Para o autor, a educação do novo contrato social
propõe como pauta
- A importância da presença da pedagogia
nos processos e movimentos sociais como possibilidade de
potencialização de práticas formadoras de
cidadania e de reinvenção da educação
escolar;
- Aproximações com outras áreas do
conhecimento para qualificar-se nas ações dentro do
paradigma da complexidade;
- A necessidade de desenvolver esforços para o
desocultamento do mercado como um sistema ético e criar
estratégias que possam sustentar uma ética da
vida;
- O fortalecimento e a democratização da
esfera pública não-estatal a partir da
participação na recriação do poder;
- Estar à altura de seu tempo – integrar a
memória histórica, a visão utópica e a
tecnologia de seu tempo – cultivar, sobretudo, a capacidade
de fazer perguntas.
- Colocar as permanências e as mudanças
dialeticamente numa tensão criativa, possibilitando a
qualificação das mudanças;
- A educação precisa estar aninhada na
busca de um viver juntos que esteja para além dos limites da
normatização e da legalidade contratual.
A temática proposta pelo autor é apaixonante para
aqueles que acreditam ser possível criar um mundo melhor
onde as vivências irradiam a utopia.

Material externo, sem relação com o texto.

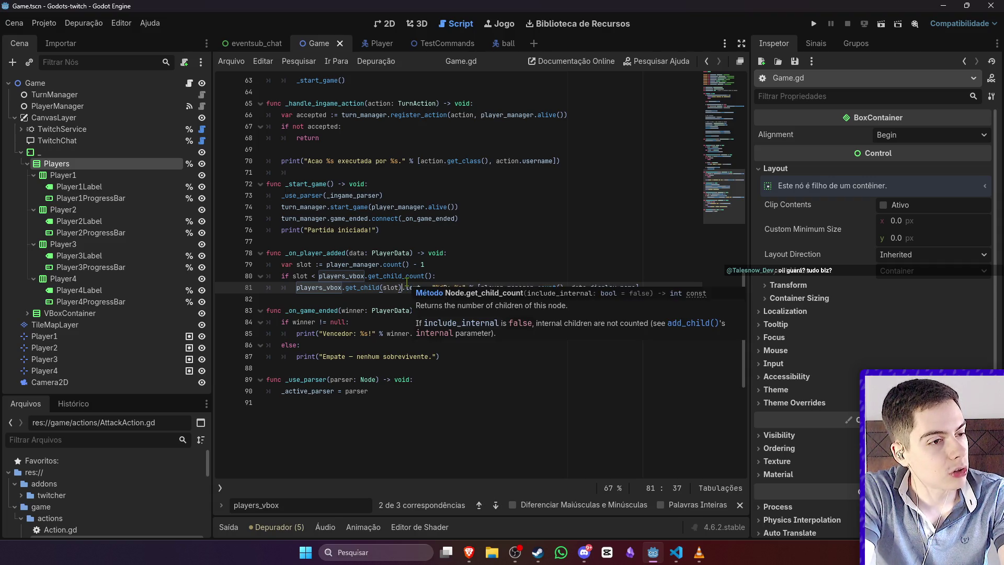
click(494, 265)
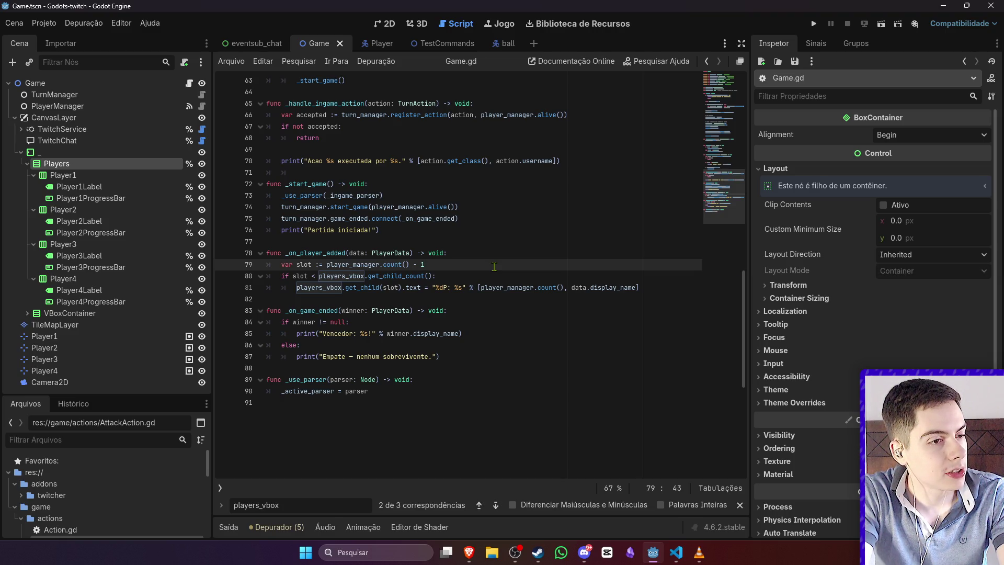
click(84, 188)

Só poderia ser uma
obra de alguém que se pauta pela esperança e profundo
amor à vida. Como não poderia deixar de ser é uma
visão da realidade entre outras e por isso não pretende
ser a palavra final sobre um tempo tão complexo.
Do autor da Resenha
Cênio Back Weyh, Doutorando do PPGEducação,
UNISINOS.
Universidade do Vale do Rio dos Sinos, São Leopoldo,
RS;
Prof. da URI, Univ. Regional Integrada do Alto Uruguai e das
Missões, Câmpus de Santo Ângelo, RS.